Problem requirements:
Copy, please, the line with "complètement. L’invisibilité peut également" and each line that follows it through the end of the data below, exactly as given and without pictures.

(Dataset entries)
──────────

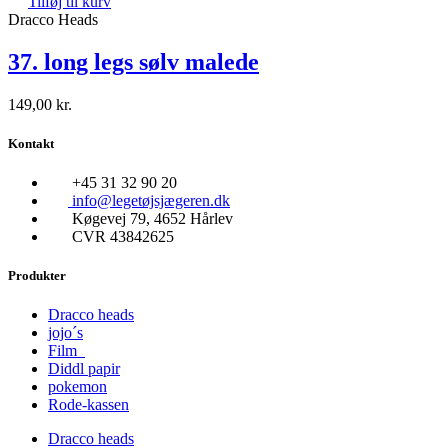
Tilføj til kurv
Dracco Heads
37. long legs sølv malede
149,00
kr.
Kontakt
+45 31 32 90 20
info@legetøjsjægeren.dk
Køgevej 79, 4652 Hårlev
CVR 43842625
Produkter
Dracco heads
jojo´s
Film
Diddl papir
pokemon
Rode-kassen
Dracco heads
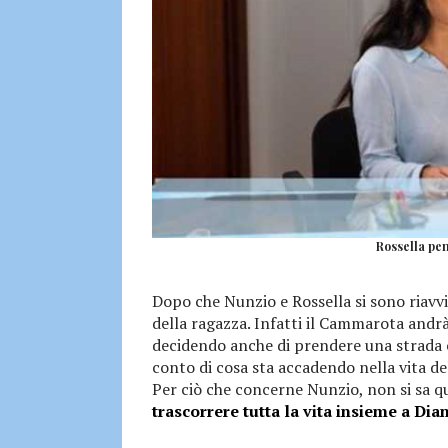
Rossella pen
Dopo che Nunzio e Rossella si sono riavvi
della ragazza. Infatti il Cammarota andrà
decidendo anche di prendere una strada c
conto di cosa sta accadendo nella vita del
Per ciò che concerne Nunzio, non si sa qu
trascorrere tutta la vita insieme a Dia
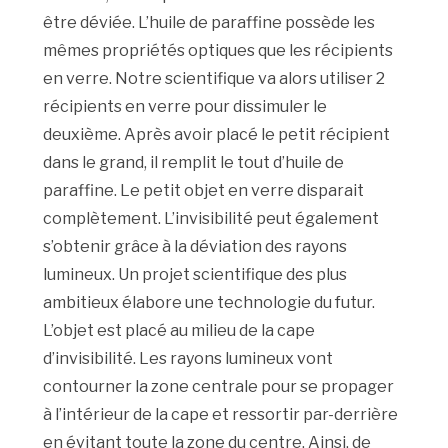
être déviée. L’huile de paraffine possède les
mêmes propriétés optiques que les récipients
en verre. Notre scientifique va alors utiliser 2
récipients en verre pour dissimuler le
deuxième. Après avoir placé le petit récipient
dans le grand, il remplit le tout d’huile de
paraffine. Le petit objet en verre disparait
complètement. L’invisibilité peut également
s’obtenir grâce à la déviation des rayons
lumineux. Un projet scientifique des plus
ambitieux élabore une technologie du futur.
L’objet est placé au milieu de la cape
d’invisibilité. Les rayons lumineux vont
contourner la zone centrale pour se propager
à l’intérieur de la cape et ressortir par-derrière
en évitant toute la zone du centre. Ainsi, de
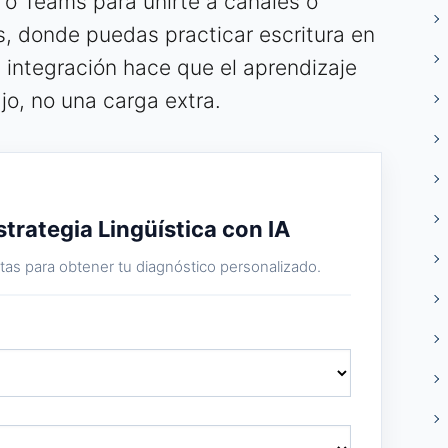
o Teams para unirte a canales o
, donde puedas practicar escritura en
a integración hace que el aprendizaje
ajo, no una carga extra.
strategia Lingüística con IA
as para obtener tu diagnóstico personalizado.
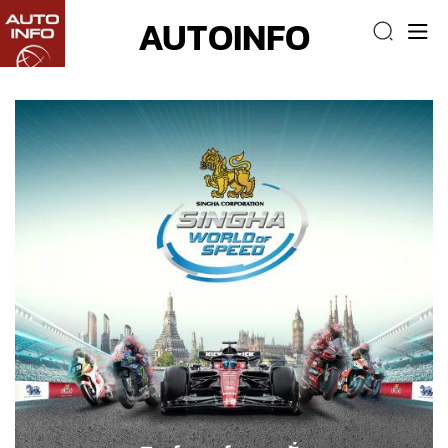
AUTOINFO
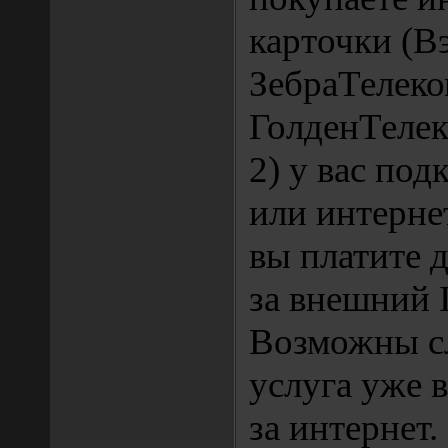
карточки (В
ЗебраТелеко
ГолденТелеко
2) у вас по
или интернет
вы платите 
за внешний I
Возможны сл
услуга уже 
за интернет.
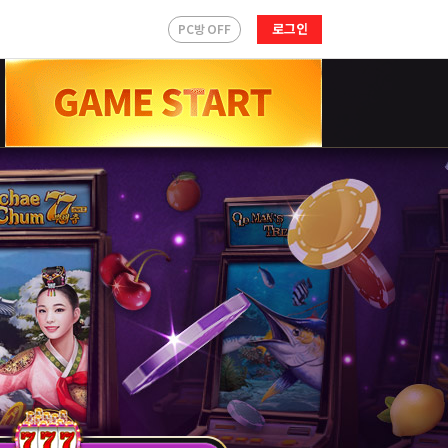
로그인
PC방 OFF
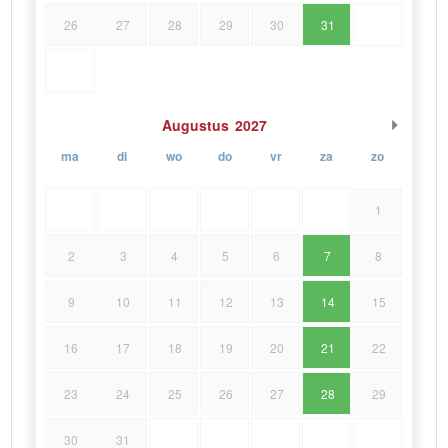
26
27
28
29
30
31
Augustus
2027
ma
di
wo
do
vr
za
zo
1
2
3
4
5
6
7
8
9
10
11
12
13
14
15
16
17
18
19
20
21
22
23
24
25
26
27
28
29
30
31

──────────

Output for this exercise:
complètement. L’invisibilité peut également
s’obtenir grâce à la déviation des rayons
lumineux. Un projet scientifique des plus
ambitieux élabore une technologie du futur.
L’objet est placé au milieu de la cape
d’invisibilité. Les rayons lumineux vont
contourner la zone centrale pour se propager
à l’intérieur de la cape et ressortir par-derrière
en évitant toute la zone du centre. Ainsi, de
o Teams para unirte a canales o
, donde puedas practicar escritura en
a integración hace que el aprendizaje
ajo, no una carga extra.
strategia Lingüística con IA
as para obtener tu diagnóstico personalizado.
AUTOINFO
карточки (В
ЗебраТелеко
ГолденТелеко
2) у вас по
или интернет
вы платите 
за внешний I
Возможны сл
услуга уже 
за интернет.
로그인
PC방 OFF
26
27
28
29
30
31
Augustus
2027
ma
di
wo
do
vr
za
zo
1
2
3
4
5
6
7
8
9
10
11
12
13
14
15
16
17
18
19
20
21
22
23
24
25
26
27
28
29
30
31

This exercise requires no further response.